*** Begin section ***
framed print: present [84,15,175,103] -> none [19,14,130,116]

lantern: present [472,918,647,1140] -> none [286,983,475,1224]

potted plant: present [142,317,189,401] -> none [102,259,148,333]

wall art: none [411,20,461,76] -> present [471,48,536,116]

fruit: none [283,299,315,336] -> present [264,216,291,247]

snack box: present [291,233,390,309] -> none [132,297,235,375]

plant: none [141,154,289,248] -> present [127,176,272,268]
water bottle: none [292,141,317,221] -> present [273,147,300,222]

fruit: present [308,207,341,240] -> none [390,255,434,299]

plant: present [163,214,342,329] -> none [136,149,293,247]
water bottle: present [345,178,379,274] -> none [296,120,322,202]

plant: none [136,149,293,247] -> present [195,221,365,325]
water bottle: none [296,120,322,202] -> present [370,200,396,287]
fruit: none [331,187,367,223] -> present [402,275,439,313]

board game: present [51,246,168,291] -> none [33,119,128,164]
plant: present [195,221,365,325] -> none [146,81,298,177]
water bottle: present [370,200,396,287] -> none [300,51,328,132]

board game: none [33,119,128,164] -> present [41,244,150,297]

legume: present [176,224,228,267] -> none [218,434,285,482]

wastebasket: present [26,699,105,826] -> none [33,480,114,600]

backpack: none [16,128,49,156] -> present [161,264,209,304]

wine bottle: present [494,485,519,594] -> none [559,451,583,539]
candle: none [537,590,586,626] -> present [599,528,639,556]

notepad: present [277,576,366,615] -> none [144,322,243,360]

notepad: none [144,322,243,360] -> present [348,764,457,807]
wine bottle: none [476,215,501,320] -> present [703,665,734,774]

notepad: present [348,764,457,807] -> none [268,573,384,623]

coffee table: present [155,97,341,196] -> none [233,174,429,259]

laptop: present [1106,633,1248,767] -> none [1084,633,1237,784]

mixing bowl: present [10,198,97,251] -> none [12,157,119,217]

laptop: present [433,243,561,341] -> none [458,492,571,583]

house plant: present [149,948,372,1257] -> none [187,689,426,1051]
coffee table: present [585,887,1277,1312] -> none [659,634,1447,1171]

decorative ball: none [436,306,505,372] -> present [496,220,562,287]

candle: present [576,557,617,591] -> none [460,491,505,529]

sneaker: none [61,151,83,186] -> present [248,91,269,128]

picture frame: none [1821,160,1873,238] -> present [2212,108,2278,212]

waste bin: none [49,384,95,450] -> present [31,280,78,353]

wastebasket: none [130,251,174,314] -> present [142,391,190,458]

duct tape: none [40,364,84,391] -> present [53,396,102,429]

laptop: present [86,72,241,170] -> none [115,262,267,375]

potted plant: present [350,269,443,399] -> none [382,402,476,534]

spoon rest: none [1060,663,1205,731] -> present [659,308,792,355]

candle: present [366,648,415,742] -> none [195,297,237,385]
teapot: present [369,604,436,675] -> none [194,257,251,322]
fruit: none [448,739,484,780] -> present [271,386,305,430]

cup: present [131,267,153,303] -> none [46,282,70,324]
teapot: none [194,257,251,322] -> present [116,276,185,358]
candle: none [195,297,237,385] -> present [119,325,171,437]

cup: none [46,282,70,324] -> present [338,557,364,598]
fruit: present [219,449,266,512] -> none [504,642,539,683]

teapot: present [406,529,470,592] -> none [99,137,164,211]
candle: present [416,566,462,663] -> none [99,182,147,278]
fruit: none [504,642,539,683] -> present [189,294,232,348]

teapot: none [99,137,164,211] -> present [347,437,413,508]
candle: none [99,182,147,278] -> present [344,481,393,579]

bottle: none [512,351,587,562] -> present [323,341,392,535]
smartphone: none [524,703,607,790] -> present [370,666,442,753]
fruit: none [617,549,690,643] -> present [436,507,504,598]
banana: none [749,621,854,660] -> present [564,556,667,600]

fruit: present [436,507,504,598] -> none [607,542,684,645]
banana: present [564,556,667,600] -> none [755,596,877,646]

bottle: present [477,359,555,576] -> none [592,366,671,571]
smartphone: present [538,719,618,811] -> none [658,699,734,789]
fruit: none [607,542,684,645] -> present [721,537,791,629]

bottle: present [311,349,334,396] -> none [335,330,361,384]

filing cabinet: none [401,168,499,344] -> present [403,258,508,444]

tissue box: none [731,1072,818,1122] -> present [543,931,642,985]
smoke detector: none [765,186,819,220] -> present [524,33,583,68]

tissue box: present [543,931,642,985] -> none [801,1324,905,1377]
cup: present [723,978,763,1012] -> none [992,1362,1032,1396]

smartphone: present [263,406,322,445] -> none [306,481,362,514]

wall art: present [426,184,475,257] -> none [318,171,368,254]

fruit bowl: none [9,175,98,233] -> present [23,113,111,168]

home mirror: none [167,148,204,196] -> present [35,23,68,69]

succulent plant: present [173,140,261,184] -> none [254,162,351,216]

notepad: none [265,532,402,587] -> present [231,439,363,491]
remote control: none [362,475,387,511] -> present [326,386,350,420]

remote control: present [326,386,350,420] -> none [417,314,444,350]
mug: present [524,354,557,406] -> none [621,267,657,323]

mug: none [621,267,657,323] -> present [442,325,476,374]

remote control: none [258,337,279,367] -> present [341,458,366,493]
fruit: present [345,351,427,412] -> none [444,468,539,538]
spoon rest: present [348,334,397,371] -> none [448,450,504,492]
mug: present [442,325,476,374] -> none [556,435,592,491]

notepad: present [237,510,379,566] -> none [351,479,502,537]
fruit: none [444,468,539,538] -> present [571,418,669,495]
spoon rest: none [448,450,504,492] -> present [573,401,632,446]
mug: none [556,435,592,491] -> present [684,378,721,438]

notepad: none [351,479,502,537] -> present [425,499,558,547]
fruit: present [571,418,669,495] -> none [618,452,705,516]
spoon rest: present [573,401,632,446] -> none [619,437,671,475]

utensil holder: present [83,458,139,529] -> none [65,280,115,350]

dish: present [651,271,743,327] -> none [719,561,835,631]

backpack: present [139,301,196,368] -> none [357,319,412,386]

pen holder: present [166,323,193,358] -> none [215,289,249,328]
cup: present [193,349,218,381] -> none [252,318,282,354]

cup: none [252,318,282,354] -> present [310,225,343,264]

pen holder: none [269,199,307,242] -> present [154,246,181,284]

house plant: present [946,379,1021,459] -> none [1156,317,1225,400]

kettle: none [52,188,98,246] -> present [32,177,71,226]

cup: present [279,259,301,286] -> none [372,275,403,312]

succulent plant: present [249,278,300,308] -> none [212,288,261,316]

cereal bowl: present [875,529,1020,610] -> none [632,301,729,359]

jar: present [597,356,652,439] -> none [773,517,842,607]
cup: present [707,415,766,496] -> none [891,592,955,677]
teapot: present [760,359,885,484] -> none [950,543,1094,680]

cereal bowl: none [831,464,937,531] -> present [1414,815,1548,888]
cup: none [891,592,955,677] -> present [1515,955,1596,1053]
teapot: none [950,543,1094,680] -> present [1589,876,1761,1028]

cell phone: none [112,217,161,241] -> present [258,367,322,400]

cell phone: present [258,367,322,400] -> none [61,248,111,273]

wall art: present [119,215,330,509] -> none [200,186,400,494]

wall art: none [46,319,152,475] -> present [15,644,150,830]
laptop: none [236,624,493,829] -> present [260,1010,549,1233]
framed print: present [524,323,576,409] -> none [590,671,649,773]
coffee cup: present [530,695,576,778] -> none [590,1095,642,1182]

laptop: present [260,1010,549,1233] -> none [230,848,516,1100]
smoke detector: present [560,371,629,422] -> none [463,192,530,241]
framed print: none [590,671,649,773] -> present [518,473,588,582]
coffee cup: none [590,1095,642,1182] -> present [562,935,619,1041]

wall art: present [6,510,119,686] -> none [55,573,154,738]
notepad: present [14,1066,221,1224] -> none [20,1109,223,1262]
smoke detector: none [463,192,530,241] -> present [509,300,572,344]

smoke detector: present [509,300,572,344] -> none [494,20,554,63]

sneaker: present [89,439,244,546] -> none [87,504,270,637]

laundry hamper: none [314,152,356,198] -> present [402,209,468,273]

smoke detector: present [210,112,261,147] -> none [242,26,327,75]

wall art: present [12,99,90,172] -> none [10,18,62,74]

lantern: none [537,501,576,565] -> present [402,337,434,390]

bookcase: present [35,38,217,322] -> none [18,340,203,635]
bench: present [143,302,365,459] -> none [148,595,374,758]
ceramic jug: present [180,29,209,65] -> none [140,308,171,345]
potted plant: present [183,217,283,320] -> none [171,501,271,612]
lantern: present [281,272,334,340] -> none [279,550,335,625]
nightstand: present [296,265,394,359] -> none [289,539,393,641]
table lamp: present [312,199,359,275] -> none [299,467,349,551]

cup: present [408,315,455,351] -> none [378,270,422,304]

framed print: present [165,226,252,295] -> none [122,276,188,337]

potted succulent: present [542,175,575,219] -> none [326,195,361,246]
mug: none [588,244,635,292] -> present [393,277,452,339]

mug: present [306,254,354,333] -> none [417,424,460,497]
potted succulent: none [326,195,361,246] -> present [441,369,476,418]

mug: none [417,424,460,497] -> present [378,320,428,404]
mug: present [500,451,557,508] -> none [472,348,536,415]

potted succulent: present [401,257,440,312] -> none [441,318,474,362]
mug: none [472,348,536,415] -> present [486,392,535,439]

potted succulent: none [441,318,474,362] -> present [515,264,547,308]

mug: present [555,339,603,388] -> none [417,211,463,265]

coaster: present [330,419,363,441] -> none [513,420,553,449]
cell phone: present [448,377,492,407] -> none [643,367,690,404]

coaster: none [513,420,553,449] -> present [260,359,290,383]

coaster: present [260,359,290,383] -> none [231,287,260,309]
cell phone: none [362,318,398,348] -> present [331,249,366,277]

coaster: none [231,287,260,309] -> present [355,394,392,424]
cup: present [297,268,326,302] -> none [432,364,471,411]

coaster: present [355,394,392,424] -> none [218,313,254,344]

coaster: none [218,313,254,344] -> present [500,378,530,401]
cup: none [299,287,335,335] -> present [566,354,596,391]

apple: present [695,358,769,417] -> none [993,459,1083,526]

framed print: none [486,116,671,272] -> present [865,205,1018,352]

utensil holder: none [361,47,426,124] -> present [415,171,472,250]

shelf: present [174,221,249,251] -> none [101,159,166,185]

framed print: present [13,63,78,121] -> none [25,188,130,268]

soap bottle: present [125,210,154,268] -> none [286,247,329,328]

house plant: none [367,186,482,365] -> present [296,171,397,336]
*** End section ***
■ Exercise instructions
What is wanted is every line from the first line of the entries through the line that contains "board game: present", given again exactly.

■ Answer
framed print: present [84,15,175,103] -> none [19,14,130,116]

lantern: present [472,918,647,1140] -> none [286,983,475,1224]

potted plant: present [142,317,189,401] -> none [102,259,148,333]

wall art: none [411,20,461,76] -> present [471,48,536,116]

fruit: none [283,299,315,336] -> present [264,216,291,247]

snack box: present [291,233,390,309] -> none [132,297,235,375]

plant: none [141,154,289,248] -> present [127,176,272,268]
water bottle: none [292,141,317,221] -> present [273,147,300,222]

fruit: present [308,207,341,240] -> none [390,255,434,299]

plant: present [163,214,342,329] -> none [136,149,293,247]
water bottle: present [345,178,379,274] -> none [296,120,322,202]

plant: none [136,149,293,247] -> present [195,221,365,325]
water bottle: none [296,120,322,202] -> present [370,200,396,287]
fruit: none [331,187,367,223] -> present [402,275,439,313]

board game: present [51,246,168,291] -> none [33,119,128,164]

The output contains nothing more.